Serverless memory (.NET only)

Kernel Memory works and scales at best when running as a service, allowing to ingest thousands of documents and information without blocking your app. However, you can also embed the MemoryServerless class in your app, using KernelMemoryBuilder.

MemoryServerless and MemoryWebClient implement the same interface and offer the same API, so you can easily switch from one to the other.

The embedded serverless mode is available only for .NET applications, by running the KM codebase inside the same process of your .NET application.

By default the serverless memory is volatile and keeps all data only in memory, without persistence on disk.
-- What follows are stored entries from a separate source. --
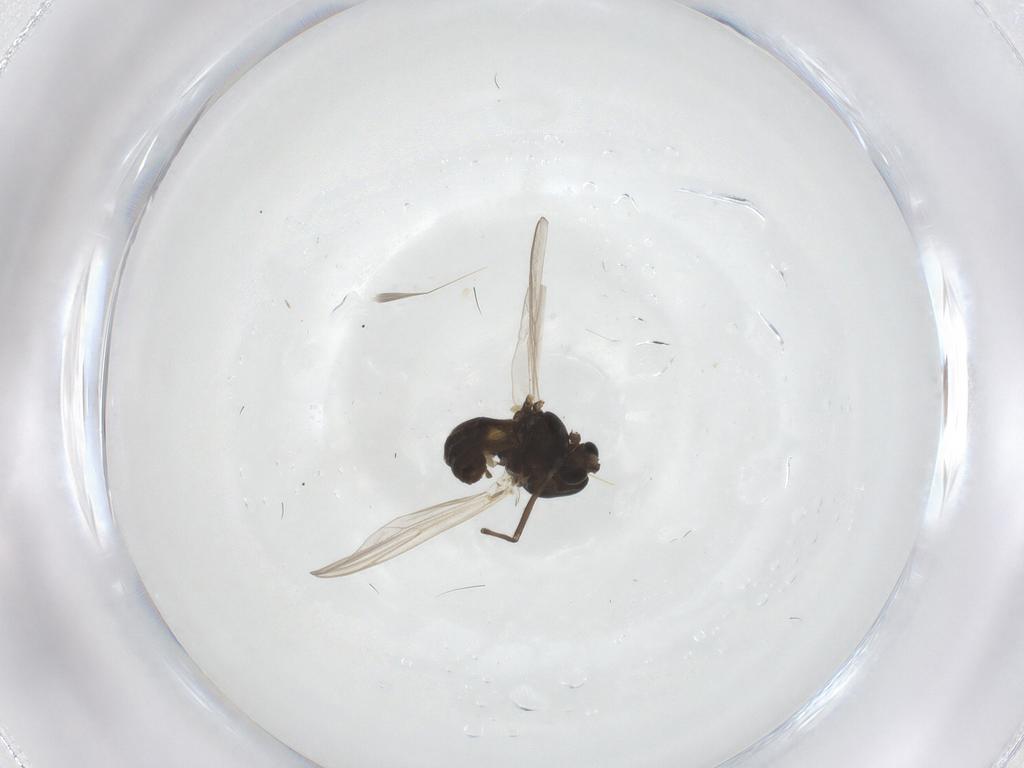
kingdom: Animalia
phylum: Arthropoda
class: Insecta
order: Diptera
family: Chironomidae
Follow the configuration instructions to persist memory across multiple executions.

Importing documents into your Kernel Memory can be as simple as this:

var memory = new KernelMemoryBuilder()
    .WithOpenAIDefaults(Environment.GetEnvironmentVariable("OPENAI_API_KEY"))
    .Build<MemoryServerless>();

// Import a file
await memory.ImportDocumentAsync("meeting-transcript.docx", tags: new() { { "user", "Blake" } });

// Import multiple files and apply multiple tags
await memory.ImportDocumentAsync(new Document("file001")
    .AddFile("business-plan.docx")
    .AddFile("project-timeline.pdf")
    .AddTag("user", "Blake")
    .AddTag("collection", "business")
    .AddTag("collection", "plans")
    .AddTag("fiscalYear", "2023"));

Asking questions:

var answer1 = await memory.AskAsync("How many people attended the meeting?");

var answer2 = await memory.AskAsync("what's the project timeline?", filter: new MemoryFilter().ByTag("user", "Blake"));

The code leverages the default documents ingestion pipeline:

  1. Extract text: recognize the file format and extract the information
  2. Partition the text in small chunks, to optimize search
  3. Extract embedding using an LLM embedding generator
  4. Save embedding into a vector index such as Azure AI Search, Qdrant or other DBs.

Documents are organized by users, safeguarding their private information. Furthermore, memories can be categorized and structured using tags, enabling efficient search and retrieval through faceted navigation.